===== Trecho =====

Percebe, atento leitor, em que situação complicadíssima lhe envolveremos? Seus quatro anos de serviços prestados à sociedade custarão a esta a bagatela de R$ 8,56 milhões aproximadamente, e caso se não se envolva em nenhuma, digamos, atividade que lhe possibilite gratificações extras. Só de salário será R$ 1,5 milhão. Por fim, ao término de quatro anos, poderá voltar à sua vida de pequeno comerciante, feliz por ter feito sua parte e, é forçoso admitir, acumulado um pequeno patrimônio que lhe permitirá uma considerável – e a muitos quimérica – ascensão social.

Durante os quatro anos de trabalho árduo, seus objetivos e expectativas, vez por outra, serão abalados pelos humores da própria sociedade que o elegeu e, obviamente, pelos interesses daqueles que lhe permitiram adentrar no Olimpo. Tudo bem. Dois meses depois de não precisar pagar um caríssimo plano de saúde para sua família ou ver a luz do combustível acender no carro usado que praticamente conhece o caminho do mecânico, a profecia de Sowell se completa. A pergunta “o que preciso fazer para me manter aqui por toda a eternidade?” – e, obviamente, manter o padrão de vida que lhe foi concedido – passará a ser a mais importante a ser respondida, e aquela indignação inicial e aquele idealismo serão substituídos por um senso de urgência de outra ordem, mais imediato e muito menos nobre.

É a partir desse momento, caro leitor, que se tornará meu algoz, pois passará a viver em função da manutenção do poder que lhe fora concedido, nem que, para isso, seja obrigado a me causar prejuízo – fingindo estar preocupado comigo, claro. Todo esforço de sua legislatura será direcionado a si próprio, a assegurar o seu privilégio agora indispensável – já tratei disso aqui, nesta Gazeta do Povo. Seus projetos de lei, de emendas constitucionais, suas votações em plenário, seus discursos, tudo, absolutamente tudo será motivo para firmar sua posição na oligarquia reinante, usando da boa-fé daqueles que, aqui fora, abandonados à própria sorte, vivem sob sua “proteção”.

===== Dados extraídos =====

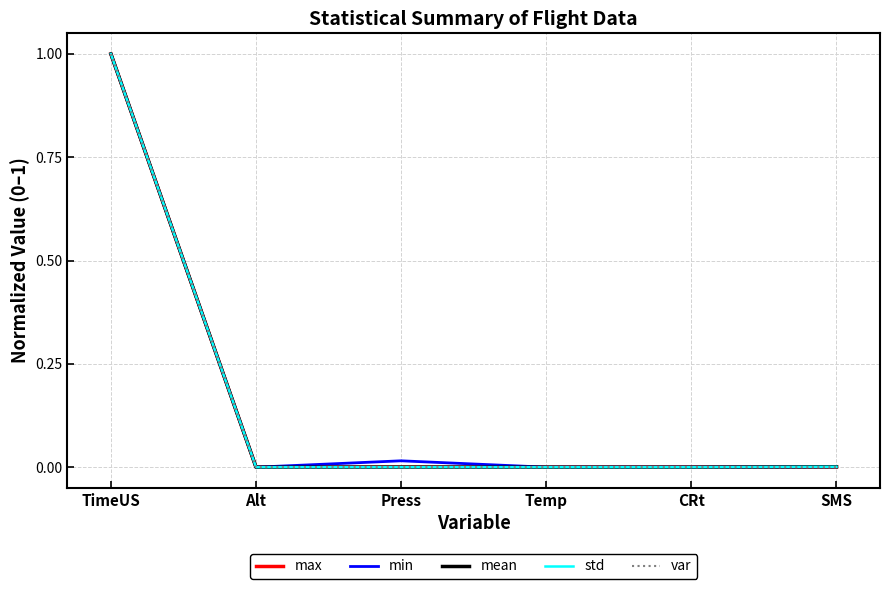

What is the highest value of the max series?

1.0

=====
===== Dados extraídos =====

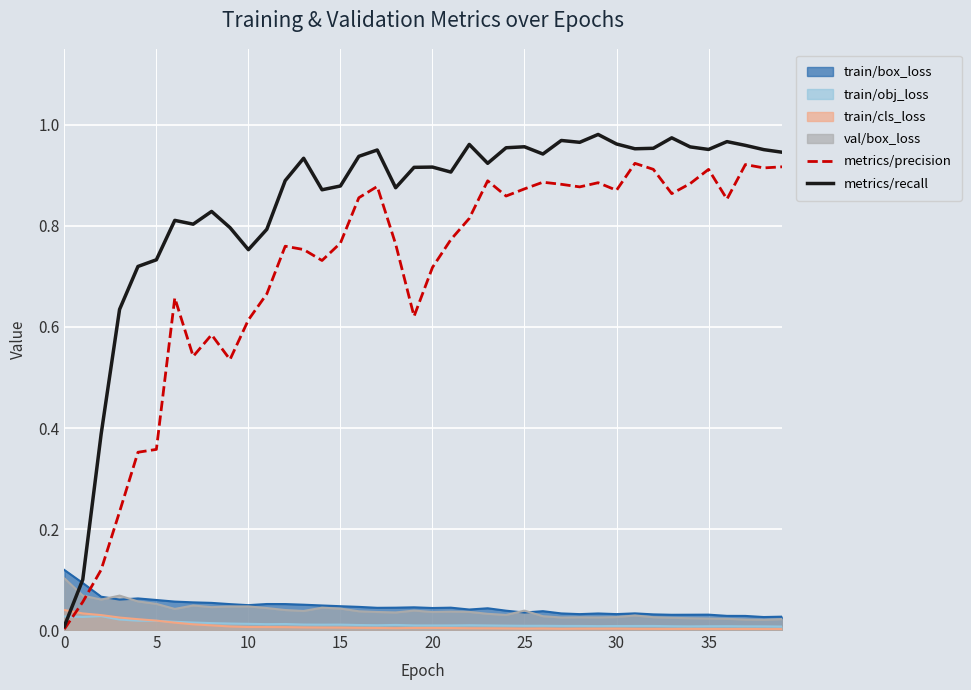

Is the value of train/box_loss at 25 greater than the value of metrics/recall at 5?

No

=====

> Exercício 1: Transcreva do trecho a passagem que começa em "Percebe, atento leitor, em" e vai até "quimérica – ascensão social.".
> Exercício 2: Segundo o trecho, quanto custará apenas o salário ao longo dos quatro anos?
> Exercício 3: Dê continuidade ao trecho sobre o mandato do político eleito a partir da última frase apresentada.

> Sua resposta 1:
Percebe, atento leitor, em que situação complicadíssima lhe envolveremos? Seus quatro anos de serviços prestados à sociedade custarão a esta a bagatela de R$ 8,56 milhões aproximadamente, e caso se não se envolva em nenhuma, digamos, atividade que lhe possibilite gratificações extras. Só de salário será R$ 1,5 milhão. Por fim, ao término de quatro anos, poderá voltar à sua vida de pequeno comerciante, feliz por ter feito sua parte e, é forçoso admitir, acumulado um pequeno patrimônio que lhe permitirá uma considerável – e a muitos quimérica – ascensão social.

> Sua resposta 2: R$ 1,5 milhão.

> Sua resposta 3:
Por fim, dentro desse contexto, imagine ainda, amigo leitor, que nessa disputa interna pela manutenção do poder uma importantíssima instância da opinião pública saia de seu controle; que haja um ambiente rebelde, intransigente e anárquico que – ainda que, às vezes, perverso – não só está livre de sua influência, mas consegue expor a sua vulnerabilidade e, mais do que isso, foi há muito dominado por seu antípoda, que aprendeu a manejar tal instância a seu favor, da maneira mais sórdida possível, e, assim, passou a pautar o debate político e eleger figuras que personificam a maior ameaça à sua segurança.

Entendo perfeitamente que sua reação natural seja a de tentar tomar o controle de tal instância, ainda que, para isso, se aproveite de um problema grave e real, apele para o autoritarismo, para a censura e – o horror! – para um discurso canalha de “proteção de nossas crianças” (enquanto tenta, aliás, sorrateiramente, legalizar o aborto). Mas, vá lá, por R$ 8 milhões em quatro anos quem não faria?